The first issue of The Astronomical Journal (AJ) was published 175 years ago this month. This remarkable history means that the journal has persisted through the American Civil War and both World Wars, through 35 presidential administrations, and even through the development of “astronomer” as a profession in North America — it wasn’t until 50 years after the AJ’s launch that the continent founded its first professional society of astronomers, the American Astronomical Society.
As the first astronomy-focused academic journal to be published outside of Europe, the AJ has come a long way: its first issue — containing just a single printed article (“Development of the Perturbative Function of Planetary Motion”) — would have had limited circulation among the small but growing community of North Americans interested in astronomy. Now, as a fully open-access electronic journal, the AJ garners more than 100,000 views per year.

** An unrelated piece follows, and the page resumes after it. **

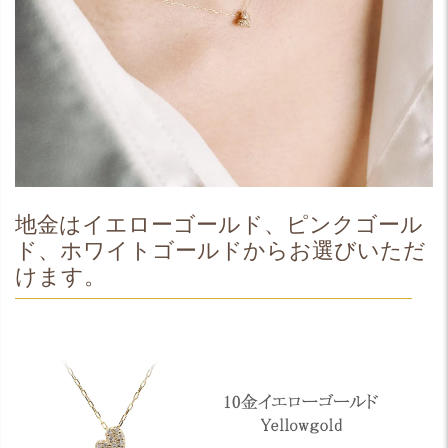
地金はイエローゴールド、ピンクゴール
ド、ホワイトゴールドからお選びいただ
けます。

Early issues of the journal presented major advances in solar system and stellar science, laying the groundwork for modern discoveries in these fields. In the pages of the AJ, you can find foundational work establishing the ubiquity of black holes in the centers of galaxies, an examination of the iconic Hubble Deep Field, and Nobel-prize-winning evidence for the accelerating expansion of the universe, to name just a few works. Today, impactful observational results can be found alongside major advances in instrumentation, surveys, and software, such as the Wide-Field Infrared Survey Explorer, the Sloan Digital Sky Survey, and the astropy codebase.